The City of Auburn, King County, and citizen groups protested the reopening because the line cut through Auburn with grade-level crossings. Vehicular traffic had to stop to wait for long trains to pass, creating delays for motorists and problems for emergency vehicles. Some motorists waited as long as 35 minutes for trains to pass.
In addition, the railroad proposed to reopen an intermodal yard in Auburn where containers would be transferred to trucks, adding up to 3,000 truck trips a day to Auburn streets. By law, the railroad was required to pay no more than 5 percent of costs for improvements to mitigate traffic problems and did not have to comply with local environmental ordinances.
The cities of Auburn, Kent, and Yakima sued the railroad, citing, among other things, that rail traffic would impair the city's ability to comply with air pollution regulations. In 1999, the U.S. Supreme Court refused to hear the matter, leaving the cities with a lower court decision that the cities could not exercise authority over the interstate carrier.

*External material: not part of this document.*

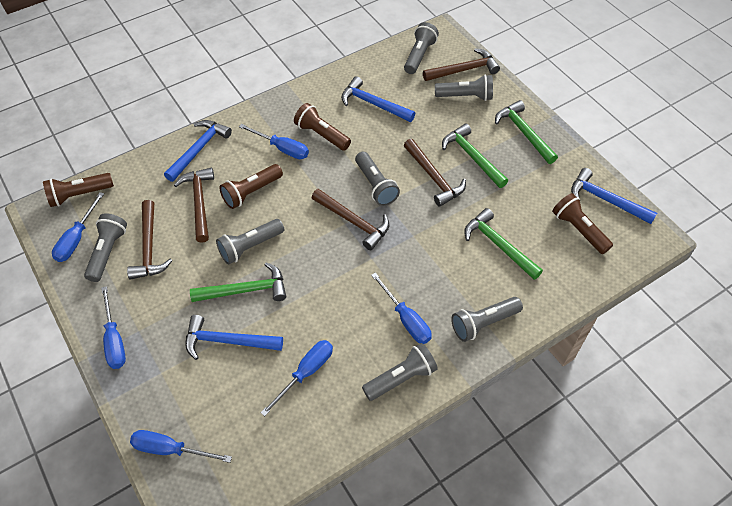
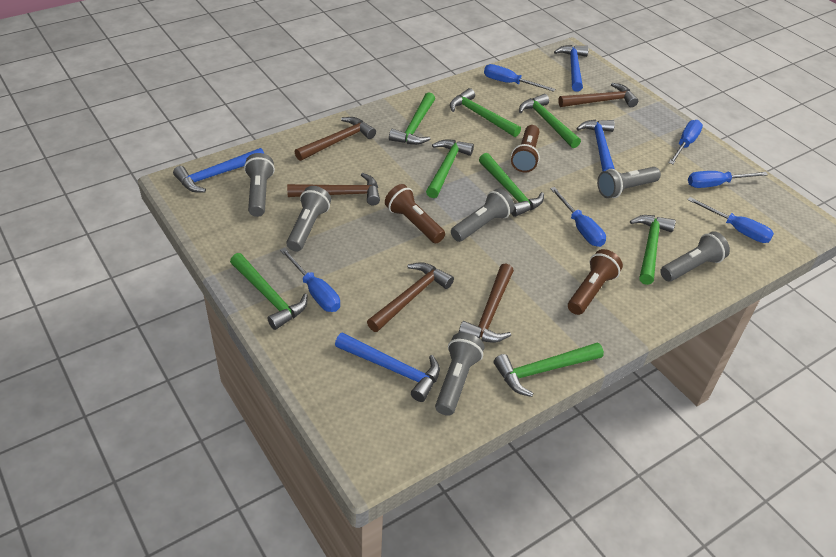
brown flashlight: [43,173,114,207] [219,164,283,209] [294,103,351,151] [552,193,613,254] = 4 -> [385,184,445,243] [511,125,540,173] [568,249,623,315] = 3
green hammer: [190,262,286,302] [442,123,508,188] [464,208,543,280] [495,100,558,164] = 4 -> [230,253,308,330] [389,92,435,145] [426,139,474,198] [450,88,521,137] [479,153,544,217] [494,342,604,397] [519,94,581,148] [630,215,676,285] = 8
grey flashlight: [84,213,127,282] [216,219,284,265] [355,152,400,206] [362,343,438,401] [404,22,439,74] [435,75,493,101] [451,297,523,342] = 7 -> [244,153,275,217] [286,186,331,251] [435,333,484,416] [451,188,514,242] [597,167,661,198] [660,231,730,281] = 6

"BN To Keep Stampede Pass Line," Seattle Post-Intelligencer, December 19, 1991, p. B-6; Rod Tucker, "New Life for Stampede Pass Train?" The News Tribune (Tacoma), July 19, 1995, p. D-1; Patti Epler, "Discontent Marks Reopened King County Train Line," Ibid., February 7, 1997, p. B-3; "High Court Won't Take Auburn's Train Case," Ibid., June 22, 1999, p. A-1; "Trains Begin to Run Over Stampede Pass Line," The Seattle Times, December 5, 1996, p. B-2.